Cleaning Data & Association Rules - R

Help please!

I am trying to tidy the following dataset (in link) in R and then run an association rules below.

install.packages("dplyr")
library(dplyr)

df <- read.csv("Groceries (2).csv", header = F, stringsAsFactors = F, na.strings=c(""," ","NA"))
install.packages("stringr")
library(stringr)
temp1<- (str_extract(df$V1, "[a-z]+"))
temp2<- (str_extract(df$V1, "[^a-z]+"))
df<- cbind(temp1,df)
df[2] <- NULL
df[35] <- NULL
View(df)

summary(df)
str(df)

trans <- as(df,"transactions")

I get the following error when I run the above trans <- as(df,"transactions") code:

Warning message: Column(s) 2, 3, 4, 5, 6, 7, 8, 9, 10, 11, 12, 13, 14, 15, 16, 17, 18, 19, 20, 21, 22, 23, 24, 25, 26, 27, 28, 29, 30, 31, 32, 33, 34 not logical or factor. Applying default discretization (see '? discretizeDF').

summary(trans)

When I run the above code, I get the following:

transactions as itemMatrix in sparse format with
 1499 rows (elements/itemsets/transactions) and
 1268 columns (items) and a density of 0.01529042 

most frequent items:
  V5= vegetables   V6= vegetables temp1=vegetables   V2= vegetables 
             140              113              109              108 
  V9= vegetables          (Other) 
             103            28490 

The attached results is showing all the vegetable values as separate items instead of a combined vegetable score which is obviously increasing my number of columns. I am not sure why this is happening?

fit<-apriori(trans,parameter=list(support=0.006,confidence=0.25,minlen=2))
fit<-sort(fit,by="support")
inspect(head(fit))

Hello, I have two recommendations.

Relative pose estimation data

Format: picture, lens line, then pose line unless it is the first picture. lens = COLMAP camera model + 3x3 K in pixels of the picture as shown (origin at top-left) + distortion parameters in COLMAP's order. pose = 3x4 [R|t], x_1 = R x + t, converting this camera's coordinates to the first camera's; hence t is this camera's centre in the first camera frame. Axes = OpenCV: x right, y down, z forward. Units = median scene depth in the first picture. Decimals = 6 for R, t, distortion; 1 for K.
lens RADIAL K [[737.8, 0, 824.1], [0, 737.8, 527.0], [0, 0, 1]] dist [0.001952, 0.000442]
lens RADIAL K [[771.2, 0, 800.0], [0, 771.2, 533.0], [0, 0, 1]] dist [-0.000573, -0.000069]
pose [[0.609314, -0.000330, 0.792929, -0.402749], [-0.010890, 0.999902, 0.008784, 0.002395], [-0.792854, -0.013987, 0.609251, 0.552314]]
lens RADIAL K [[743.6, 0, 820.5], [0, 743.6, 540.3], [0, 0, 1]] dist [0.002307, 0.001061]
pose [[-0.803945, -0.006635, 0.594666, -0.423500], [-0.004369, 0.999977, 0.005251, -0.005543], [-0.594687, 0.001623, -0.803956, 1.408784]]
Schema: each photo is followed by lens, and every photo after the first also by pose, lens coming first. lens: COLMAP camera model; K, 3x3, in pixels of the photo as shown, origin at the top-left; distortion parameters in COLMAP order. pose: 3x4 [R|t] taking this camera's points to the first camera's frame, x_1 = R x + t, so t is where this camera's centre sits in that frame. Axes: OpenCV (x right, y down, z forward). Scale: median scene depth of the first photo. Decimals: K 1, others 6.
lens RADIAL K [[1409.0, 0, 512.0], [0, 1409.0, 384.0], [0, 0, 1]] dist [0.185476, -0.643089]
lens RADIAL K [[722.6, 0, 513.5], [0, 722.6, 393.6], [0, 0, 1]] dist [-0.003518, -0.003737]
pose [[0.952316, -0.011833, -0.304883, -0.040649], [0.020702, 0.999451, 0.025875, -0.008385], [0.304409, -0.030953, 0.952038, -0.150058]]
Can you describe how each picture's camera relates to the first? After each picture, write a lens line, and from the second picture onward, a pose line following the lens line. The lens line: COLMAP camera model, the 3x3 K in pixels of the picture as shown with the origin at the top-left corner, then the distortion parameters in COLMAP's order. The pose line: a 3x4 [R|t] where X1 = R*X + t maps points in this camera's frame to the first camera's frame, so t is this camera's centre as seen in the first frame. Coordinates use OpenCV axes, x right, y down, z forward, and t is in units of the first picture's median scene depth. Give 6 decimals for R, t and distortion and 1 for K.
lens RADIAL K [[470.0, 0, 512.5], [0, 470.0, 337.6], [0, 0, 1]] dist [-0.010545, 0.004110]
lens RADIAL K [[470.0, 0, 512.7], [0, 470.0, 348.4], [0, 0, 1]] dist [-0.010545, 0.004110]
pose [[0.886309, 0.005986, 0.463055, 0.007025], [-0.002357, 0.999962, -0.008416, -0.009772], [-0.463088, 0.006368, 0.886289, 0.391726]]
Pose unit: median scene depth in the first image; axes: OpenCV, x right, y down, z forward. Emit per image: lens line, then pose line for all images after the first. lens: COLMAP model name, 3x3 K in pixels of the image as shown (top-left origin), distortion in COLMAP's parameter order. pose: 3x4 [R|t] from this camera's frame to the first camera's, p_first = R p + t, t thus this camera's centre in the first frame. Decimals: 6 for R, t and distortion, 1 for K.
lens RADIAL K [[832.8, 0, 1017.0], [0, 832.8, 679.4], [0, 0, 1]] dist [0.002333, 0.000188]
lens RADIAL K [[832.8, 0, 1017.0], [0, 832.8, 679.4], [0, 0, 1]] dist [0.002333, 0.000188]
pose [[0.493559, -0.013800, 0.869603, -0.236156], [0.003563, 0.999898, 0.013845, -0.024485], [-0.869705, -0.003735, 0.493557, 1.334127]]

Problem details:
Carry the post about cleaning grocery data for association rules in R forward, starting after its final sentence.

Exercise result:
  1. its good you provide code, and also a link to csv of input data. but to help others help you, its good to make things as convenient as possible for the community here.
    In this case what I recommend that you do is read the csv into a dataobject yourself, and them sample it, and then use dput to have it represented in an easily copy pasteable format that the community here can copy paste as if it were just another part of the code
    example :
dput(dplyr::sample_n(d,50))

where d would be the dataframe object loaded from the csv. this would give a random 50 records. (relies on dplyr library which itself is part of the tidyverse -- which is popular here)

  1. best usually not to jump forward beyond an early error in ones code to also discuss later errors, as often code errors in a chain reaction, so I would recommend focusing your help with addressing your code up to the first point of error the as() function ?
    you can hint there may be more issues to follow, but I think its better to string people along, than to intimidate them with a long list (that may not even need to be looked at, if fixing early errors solves issues with later errors).